Carlos Santander

Personal information
- Full name: Carlos Santander
- National team: Venezuela
- Born: 25 May 1975 (age 51) Caracas, Distrito Federal, Venezuela

Sport
- Sport: Swimming
- Strokes: Freestyle
- Club: Fort Lauderdale Swim Team (U.S.)
- College team: North Carolina State University (U.S.)
- Coach: Beth Harrell (U.S.)

= Carlos Santander =

Venezuelan swimmer

Carlos Santander (born May 25, 1975) is a Venezuelan former swimmer, who specialized in sprint and middle-distance freestyle events. He represented Venezuela in two editions of the Olympic Games (1996 and 2000), and also swam for the Fort Lauderdale Swim Team in Florida, while residing in the United States. During his college career, Santander trained for the NC State Wolfpack swimming and diving team, under head coach Beth Harrell, at North Carolina State University in Raleigh, North Carolina.
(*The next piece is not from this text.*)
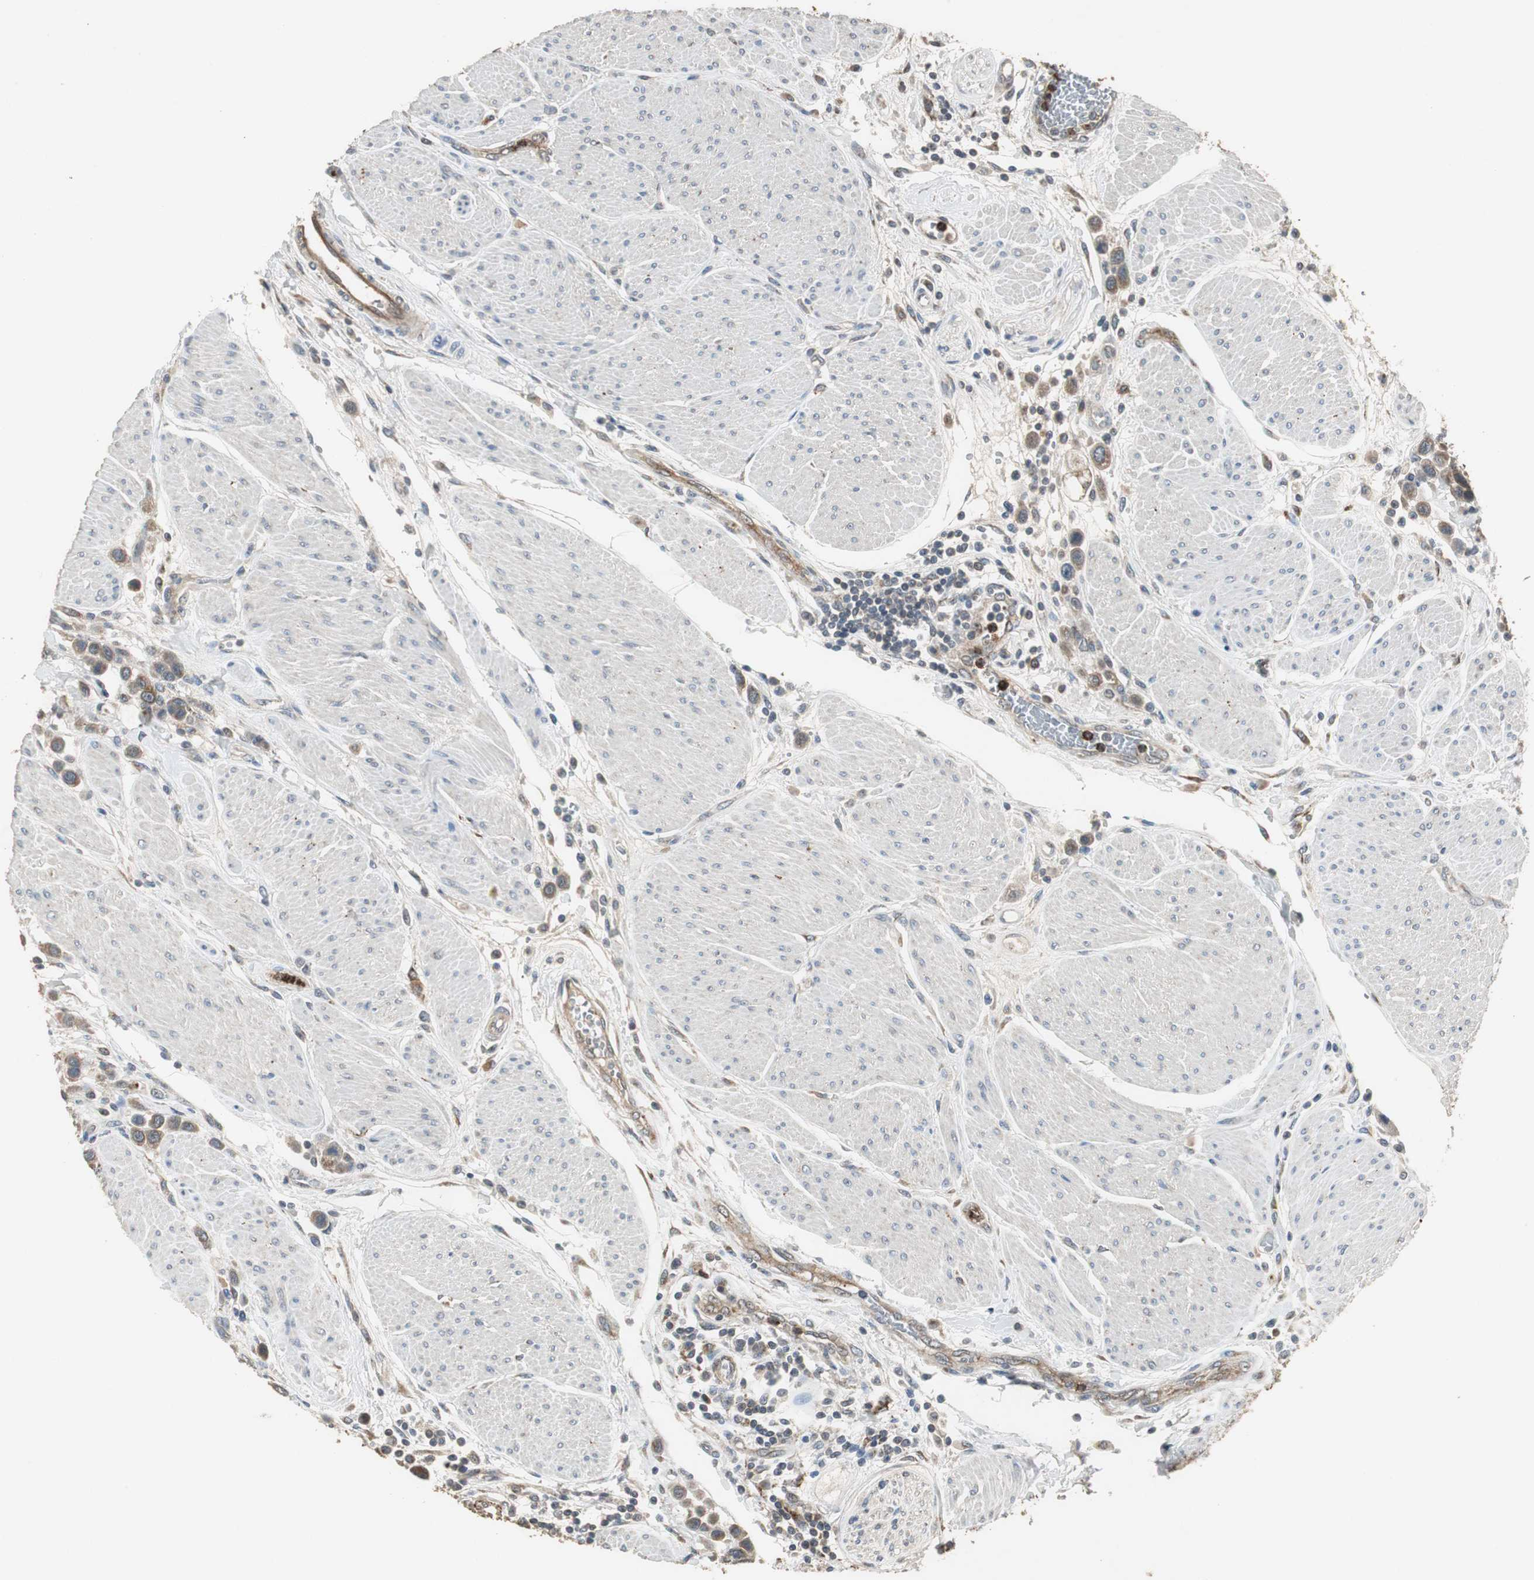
{"staining": {"intensity": "moderate", "quantity": ">75%", "location": "cytoplasmic/membranous"}, "tissue": "urothelial cancer", "cell_type": "Tumor cells", "image_type": "cancer", "snomed": [{"axis": "morphology", "description": "Urothelial carcinoma, High grade"}, {"axis": "topography", "description": "Urinary bladder"}], "caption": "Immunohistochemistry image of human urothelial cancer stained for a protein (brown), which shows medium levels of moderate cytoplasmic/membranous expression in approximately >75% of tumor cells.", "gene": "JTB", "patient": {"sex": "male", "age": 50}}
Santander made his Olympic debut at the 1996 Summer Olympics in Atlanta. There, he failed to reach the top 16 final in the 200 m freestyle, finishing in twenty-seventh place at 1:53.13. A member of the Venezuelan team, he also placed thirteenth in the 4 × 100 m freestyle relay (3:23.04), and eleventh in the 4 × 200 m freestyle relay (7:32.63).

At the 2000 Summer Olympics in Sydney, Santander competed for the Venezuelan squad in the men's 4 × 100 m freestyle relay. Teaming with Oswaldo Quevedo, Francisco Páez, and Francisco Sánchez in heat two, Santander swam the lead-off leg and recorded a split of 51.28, but the Venezuelans finished the race in seventh place and seventeenth overall in a final time of 3:24.64.